‘Perfect storm of risks’ ahead for 2025, according to F5’s Chuck Herrin

Chuck Herrin
Chuck Herrin
Field CISO at F5

Chuck Herrin, Field CISO at F5, warns that 2025 will see a ‘perfect storm of risks’, with the growing hype surrounding AI opening us up to attack. 

2024 marked the industrialisation of AI-powered attacks, where adversaries moved beyond experimentation to systematic exploitation.

We saw AI not just amplify familiar attacks but democratise advanced techniques like hardware hacking that were previously limited to elite threat actors. In 2025, we’ll likely see this challenge compound as adversaries leverage AI to probe federal systems during tumultuous times across the world.

A world of AI is a world of APIs

Looking towards the whole of 2025, we will continue in a global AI race condition, where everyone from small businesses to nation states are adopting AI at breakneck speed because “if we don’t, ‘they’ will”, and every organization has a ‘they’ to worry about.

However, the AI race condition isn’t just about adoption speed. It’s creating a dangerous feedback loop where the pressure to deploy AI faster makes us more dependent on it to manage the complexity we’re creating. I expect to see a push for government efficiency through rapid AI adoption, which is likely to create significant security vulnerabilities. 

In many ways, we’re seeing a dangerous parallel to the rushed cloud adoption of the early 2010s, but with higher stakes. Organisations need to focus on AI architecture and defence in depth, with API security as a critical control point. Every AI interaction happens through APIs, making them both the enabler and the potential Achilles’ heel of this transformation.

Organisations today are woefully unaware of their API ecosystem and attack surface, and I often say, ‘a world of AI is a world of APIs’. APIs are how AI models are trained, used, and attacked, and our estimates are that roughly 50% of APIs are unmonitored and unmanaged.

Supply chain nationalism

Supply chain nationalism isn’t just about reshoring – it’s forcing a fundamental rethinking of digital architecture. As geopolitical tensions rise and new tariffs may take effect, organisations caught between efficiency mandates and supply chain restrictions will likely create new classes of systemic risk as they attempt to do more with less. I anticipate the acceleration of more geofencing and sovereign cloud approaches, and critical supply chains that cannot be quickly onshored will likely result in component and other shortages, delaying some critical projects. 

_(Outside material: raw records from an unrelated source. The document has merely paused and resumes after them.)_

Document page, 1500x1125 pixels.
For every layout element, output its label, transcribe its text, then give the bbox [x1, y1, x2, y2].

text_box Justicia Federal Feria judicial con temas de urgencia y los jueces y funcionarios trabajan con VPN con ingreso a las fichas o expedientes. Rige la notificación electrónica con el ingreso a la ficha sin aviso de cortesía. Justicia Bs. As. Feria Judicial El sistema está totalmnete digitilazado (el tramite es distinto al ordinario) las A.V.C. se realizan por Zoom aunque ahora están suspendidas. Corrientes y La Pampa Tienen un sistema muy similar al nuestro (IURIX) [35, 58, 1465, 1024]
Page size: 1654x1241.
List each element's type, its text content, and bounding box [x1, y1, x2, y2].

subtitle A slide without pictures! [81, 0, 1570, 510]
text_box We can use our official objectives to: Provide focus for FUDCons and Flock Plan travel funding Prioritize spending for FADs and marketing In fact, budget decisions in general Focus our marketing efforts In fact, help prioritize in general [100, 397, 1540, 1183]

At the same time, the push for efficiency for some governments is likely to reduce the effectiveness of supplier due diligence and governance, increasing third- and fourth-party risks. To manage these risks and reduce the number of vendors and associated due diligence with reduced staffing levels, we’ll see increased focus on AI adoption and platform consolidation to reduce supply chain risk and ensure critical systems are sourced from trusted vendors.

A perfect storm of centralised risk

Right now, we’re seeing a confluence of three dangerous trends: the centralisation of risk in relation to key AI platforms, the proliferation of unmanaged APIs connecting these systems, and a reduction in human oversight precisely when it is needed the most. This creates both technical vulnerability and institutional brittleness.

Budget cuts and efficiency mandates will accelerate the push of agencies toward shadow AI solutions, inadvertently centralising vulnerabilities around a handful of AI vendors. This creates perfect ‘watering hole’ targets – compromise one frontier model, and the impact cascades across multiple agencies. We’re building a monoculture of AI systems connected by unmanaged APIs, while simultaneously reducing oversight and governance.

Overtrust is another concern. Just as early GPS users drove into fields and lakes because \the computer said to turn right’, this combination of overtrust in AI and reduced oversight could impact everything from policy decisions and intelligence analysis, to emergency response. This perfect storm of centralised risk arrives exactly when multiple regional wars ramp up geopolitical tensions and rivals are increasingly brazen in probing for weaknesses.